### Information provided

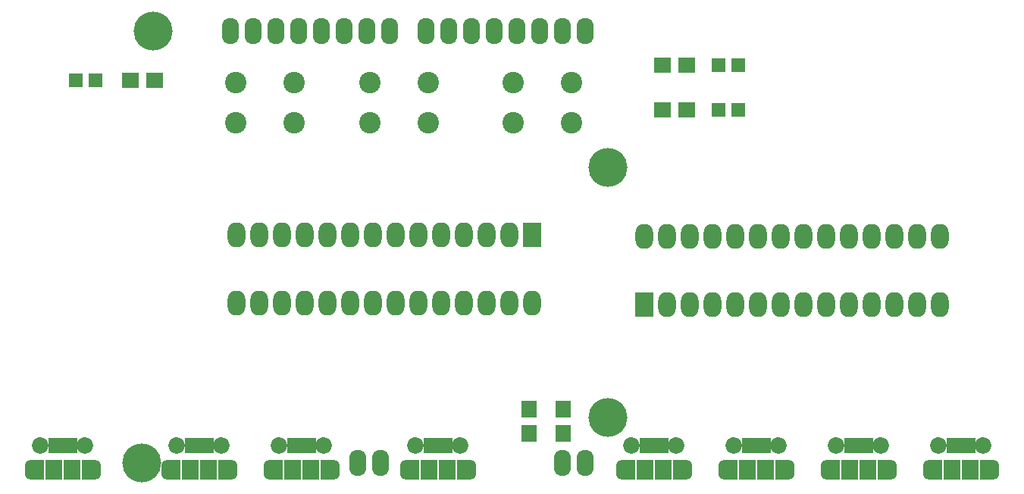
<source format=gbr>
G04 #@! TF.FileFunction,Soldermask,Top*
%FSLAX46Y46*%
G04 Gerber Fmt 4.6, Leading zero omitted, Abs format (unit mm)*
G04 Created by KiCad (PCBNEW 4.0.7) date 09/05/17 21:12:23*
%MOMM*%
%LPD*%
G01*
G04 APERTURE LIST*
%ADD10C,0.100000*%
%ADD11O,1.924000X2.940000*%
%ADD12C,4.337000*%
%ADD13R,1.600000X1.600000*%
%ADD14R,1.900000X2.300000*%
%ADD15C,1.850000*%
%ADD16R,0.800000X1.750000*%
%ADD17O,1.600000X2.300000*%
%ADD18R,1.600000X2.300000*%
%ADD19R,1.700000X1.900000*%
%ADD20R,1.900000X1.700000*%
%ADD21C,2.400000*%
%ADD22R,2.000000X2.800000*%
%ADD23O,2.000000X2.800000*%
G04 APERTURE END LIST*
D10*
D11*
X212001100Y-102463600D03*
X209461100Y-102463600D03*
X189141100Y-102463600D03*
X212001100Y-54203600D03*
X209461100Y-54203600D03*
X206921100Y-54203600D03*
X204381100Y-54203600D03*
X201841100Y-54203600D03*
X199301100Y-54203600D03*
X196761100Y-54203600D03*
X194221100Y-54203600D03*
X190157100Y-54203600D03*
X187617100Y-54203600D03*
X185077100Y-54203600D03*
X182537100Y-54203600D03*
X179997100Y-54203600D03*
X177457100Y-54203600D03*
X174917100Y-54203600D03*
X172377100Y-54203600D03*
X186601100Y-102463600D03*
D12*
X214541100Y-97383600D03*
X214541100Y-69443600D03*
X163741100Y-54203600D03*
X162471100Y-102463600D03*
D13*
X226900000Y-63000000D03*
X229100000Y-63000000D03*
X157310000Y-59690000D03*
X155110000Y-59690000D03*
X226900000Y-58000000D03*
X229100000Y-58000000D03*
D14*
X154670000Y-103220000D03*
D15*
X151170000Y-100520000D03*
D16*
X153020000Y-100520000D03*
X152370000Y-100520000D03*
X154970000Y-100520000D03*
X154320000Y-100520000D03*
X153670000Y-100520000D03*
D15*
X156170000Y-100520000D03*
D14*
X152670000Y-103220000D03*
D17*
X150170000Y-103220000D03*
X157170000Y-103220000D03*
D18*
X156570000Y-103220000D03*
X150770000Y-103220000D03*
D14*
X169910000Y-103220000D03*
D15*
X166410000Y-100520000D03*
D16*
X168260000Y-100520000D03*
X167610000Y-100520000D03*
X170210000Y-100520000D03*
X169560000Y-100520000D03*
X168910000Y-100520000D03*
D15*
X171410000Y-100520000D03*
D14*
X167910000Y-103220000D03*
D17*
X165410000Y-103220000D03*
X172410000Y-103220000D03*
D18*
X171810000Y-103220000D03*
X166010000Y-103220000D03*
D14*
X181340000Y-103220000D03*
D15*
X177840000Y-100520000D03*
D16*
X179690000Y-100520000D03*
X179040000Y-100520000D03*
X181640000Y-100520000D03*
X180990000Y-100520000D03*
X180340000Y-100520000D03*
D15*
X182840000Y-100520000D03*
D14*
X179340000Y-103220000D03*
D17*
X176840000Y-103220000D03*
X183840000Y-103220000D03*
D18*
X183240000Y-103220000D03*
X177440000Y-103220000D03*
D14*
X196580000Y-103220000D03*
D15*
X193080000Y-100520000D03*
D16*
X194930000Y-100520000D03*
X194280000Y-100520000D03*
X196880000Y-100520000D03*
X196230000Y-100520000D03*
X195580000Y-100520000D03*
D15*
X198080000Y-100520000D03*
D14*
X194580000Y-103220000D03*
D17*
X192080000Y-103220000D03*
X199080000Y-103220000D03*
D18*
X198480000Y-103220000D03*
X192680000Y-103220000D03*
D14*
X220710000Y-103220000D03*
D15*
X217210000Y-100520000D03*
D16*
X219060000Y-100520000D03*
X218410000Y-100520000D03*
X221010000Y-100520000D03*
X220360000Y-100520000D03*
X219710000Y-100520000D03*
D15*
X222210000Y-100520000D03*
D14*
X218710000Y-103220000D03*
D17*
X216210000Y-103220000D03*
X223210000Y-103220000D03*
D18*
X222610000Y-103220000D03*
X216810000Y-103220000D03*
D14*
X232140000Y-103220000D03*
D15*
X228640000Y-100520000D03*
D16*
X230490000Y-100520000D03*
X229840000Y-100520000D03*
X232440000Y-100520000D03*
X231790000Y-100520000D03*
X231140000Y-100520000D03*
D15*
X233640000Y-100520000D03*
D14*
X230140000Y-103220000D03*
D17*
X227640000Y-103220000D03*
X234640000Y-103220000D03*
D18*
X234040000Y-103220000D03*
X228240000Y-103220000D03*
D14*
X243570000Y-103220000D03*
D15*
X240070000Y-100520000D03*
D16*
X241920000Y-100520000D03*
X241270000Y-100520000D03*
X243870000Y-100520000D03*
X243220000Y-100520000D03*
X242570000Y-100520000D03*
D15*
X245070000Y-100520000D03*
D14*
X241570000Y-103220000D03*
D17*
X239070000Y-103220000D03*
X246070000Y-103220000D03*
D18*
X245470000Y-103220000D03*
X239670000Y-103220000D03*
D14*
X255000000Y-103220000D03*
D15*
X251500000Y-100520000D03*
D16*
X253350000Y-100520000D03*
X252700000Y-100520000D03*
X255300000Y-100520000D03*
X254650000Y-100520000D03*
X254000000Y-100520000D03*
D15*
X256500000Y-100520000D03*
D14*
X253000000Y-103220000D03*
D17*
X250500000Y-103220000D03*
X257500000Y-103220000D03*
D18*
X256900000Y-103220000D03*
X251100000Y-103220000D03*
D19*
X209550000Y-99140000D03*
X209550000Y-96440000D03*
X205740000Y-99140000D03*
X205740000Y-96440000D03*
D20*
X220650000Y-58000000D03*
X223350000Y-58000000D03*
X220650000Y-63000000D03*
X223350000Y-63000000D03*
X161210000Y-59690000D03*
X163910000Y-59690000D03*
D21*
X204000000Y-64500000D03*
X204000000Y-60000000D03*
X210500000Y-64500000D03*
X210500000Y-60000000D03*
X188000000Y-64500000D03*
X188000000Y-60000000D03*
X194500000Y-64500000D03*
X194500000Y-60000000D03*
X173000000Y-64500000D03*
X173000000Y-60000000D03*
X179500000Y-64500000D03*
X179500000Y-60000000D03*
D22*
X218600000Y-84800000D03*
D23*
X251620000Y-77180000D03*
X221140000Y-84800000D03*
X249080000Y-77180000D03*
X223680000Y-84800000D03*
X246540000Y-77180000D03*
X226220000Y-84800000D03*
X244000000Y-77180000D03*
X228760000Y-84800000D03*
X241460000Y-77180000D03*
X231300000Y-84800000D03*
X238920000Y-77180000D03*
X233840000Y-84800000D03*
X236380000Y-77180000D03*
X236380000Y-84800000D03*
X233840000Y-77180000D03*
X238920000Y-84800000D03*
X231300000Y-77180000D03*
X241460000Y-84800000D03*
X228760000Y-77180000D03*
X244000000Y-84800000D03*
X226220000Y-77180000D03*
X246540000Y-84800000D03*
X223680000Y-77180000D03*
X249080000Y-84800000D03*
X221140000Y-77180000D03*
X251620000Y-84800000D03*
X218600000Y-77180000D03*
D22*
X206100000Y-77000000D03*
D23*
X173080000Y-84620000D03*
X203560000Y-77000000D03*
X175620000Y-84620000D03*
X201020000Y-77000000D03*
X178160000Y-84620000D03*
X198480000Y-77000000D03*
X180700000Y-84620000D03*
X195940000Y-77000000D03*
X183240000Y-84620000D03*
X193400000Y-77000000D03*
X185780000Y-84620000D03*
X190860000Y-77000000D03*
X188320000Y-84620000D03*
X188320000Y-77000000D03*
X190860000Y-84620000D03*
X185780000Y-77000000D03*
X193400000Y-84620000D03*
X183240000Y-77000000D03*
X195940000Y-84620000D03*
X180700000Y-77000000D03*
X198480000Y-84620000D03*
X178160000Y-77000000D03*
X201020000Y-84620000D03*
X175620000Y-77000000D03*
X203560000Y-84620000D03*
X173080000Y-77000000D03*
X206100000Y-84620000D03*
M02*

</source>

### What to produce
In the listing above, find the line with "X232440000Y-100520000D03*" and the line with "X254650000Y-100520000D03*"; output exactly those lines and all lines between them.

### Written solution
X232440000Y-100520000D03*
X231790000Y-100520000D03*
X231140000Y-100520000D03*
D15*
X233640000Y-100520000D03*
D14*
X230140000Y-103220000D03*
D17*
X227640000Y-103220000D03*
X234640000Y-103220000D03*
D18*
X234040000Y-103220000D03*
X228240000Y-103220000D03*
D14*
X243570000Y-103220000D03*
D15*
X240070000Y-100520000D03*
D16*
X241920000Y-100520000D03*
X241270000Y-100520000D03*
X243870000Y-100520000D03*
X243220000Y-100520000D03*
X242570000Y-100520000D03*
D15*
X245070000Y-100520000D03*
D14*
X241570000Y-103220000D03*
D17*
X239070000Y-103220000D03*
X246070000Y-103220000D03*
D18*
X245470000Y-103220000D03*
X239670000Y-103220000D03*
D14*
X255000000Y-103220000D03*
D15*
X251500000Y-100520000D03*
D16*
X253350000Y-100520000D03*
X252700000Y-100520000D03*
X255300000Y-100520000D03*
X254650000Y-100520000D03*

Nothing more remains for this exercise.